In the data below, find the line that contains "Зрители увидят 40" and the line that contains "В Казани прошел вечер татарской". Copy both, plus every line between them, exactly.

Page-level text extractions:
______
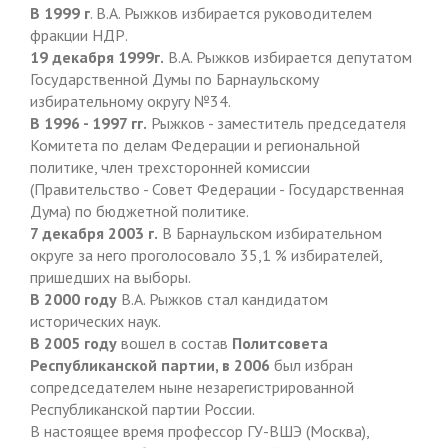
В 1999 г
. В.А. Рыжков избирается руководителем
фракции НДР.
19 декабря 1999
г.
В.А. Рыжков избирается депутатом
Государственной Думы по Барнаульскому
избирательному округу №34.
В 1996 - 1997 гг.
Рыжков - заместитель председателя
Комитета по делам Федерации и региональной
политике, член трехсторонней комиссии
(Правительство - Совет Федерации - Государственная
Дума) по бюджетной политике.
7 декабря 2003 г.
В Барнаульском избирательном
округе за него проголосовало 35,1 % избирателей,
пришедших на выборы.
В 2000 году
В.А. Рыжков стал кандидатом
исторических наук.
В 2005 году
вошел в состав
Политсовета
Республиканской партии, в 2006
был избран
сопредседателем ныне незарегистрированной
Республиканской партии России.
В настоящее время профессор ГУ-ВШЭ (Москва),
______
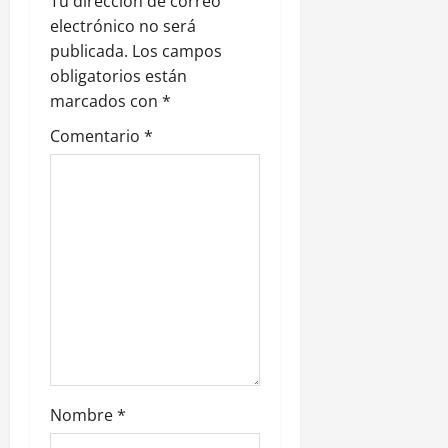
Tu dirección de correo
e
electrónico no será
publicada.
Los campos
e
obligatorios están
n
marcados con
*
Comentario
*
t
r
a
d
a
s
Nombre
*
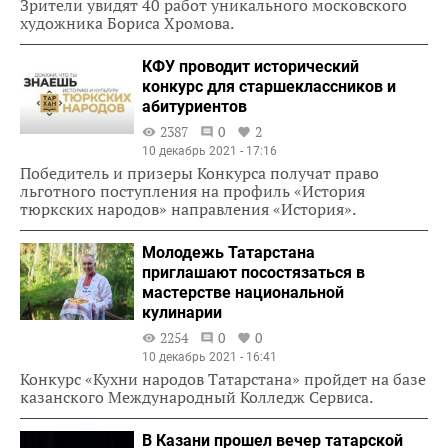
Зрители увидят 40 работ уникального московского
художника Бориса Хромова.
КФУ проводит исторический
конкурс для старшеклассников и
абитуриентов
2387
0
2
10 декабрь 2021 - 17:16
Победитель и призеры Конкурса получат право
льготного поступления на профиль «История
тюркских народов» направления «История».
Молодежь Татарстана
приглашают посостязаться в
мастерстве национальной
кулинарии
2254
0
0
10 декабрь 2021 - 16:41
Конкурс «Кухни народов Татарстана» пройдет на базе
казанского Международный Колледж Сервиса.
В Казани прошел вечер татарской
______
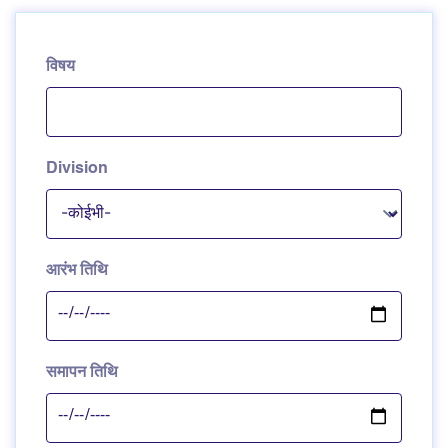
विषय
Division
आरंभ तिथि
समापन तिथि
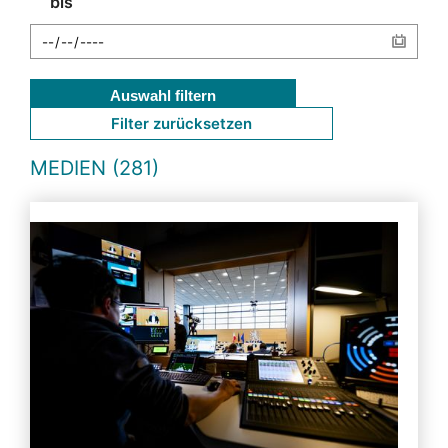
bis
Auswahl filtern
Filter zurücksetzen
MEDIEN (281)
______
_ANSWER SPACE:_
Зрители увидят 40 работ уникального московского
художника Бориса Хромова.
КФУ проводит исторический
конкурс для старшеклассников и
абитуриентов
2387
0
2
10 декабрь 2021 - 17:16
Победитель и призеры Конкурса получат право
льготного поступления на профиль «История
тюркских народов» направления «История».
Молодежь Татарстана
приглашают посостязаться в
мастерстве национальной
кулинарии
2254
0
0
10 декабрь 2021 - 16:41
Конкурс «Кухни народов Татарстана» пройдет на базе
казанского Международный Колледж Сервиса.
В Казани прошел вечер татарской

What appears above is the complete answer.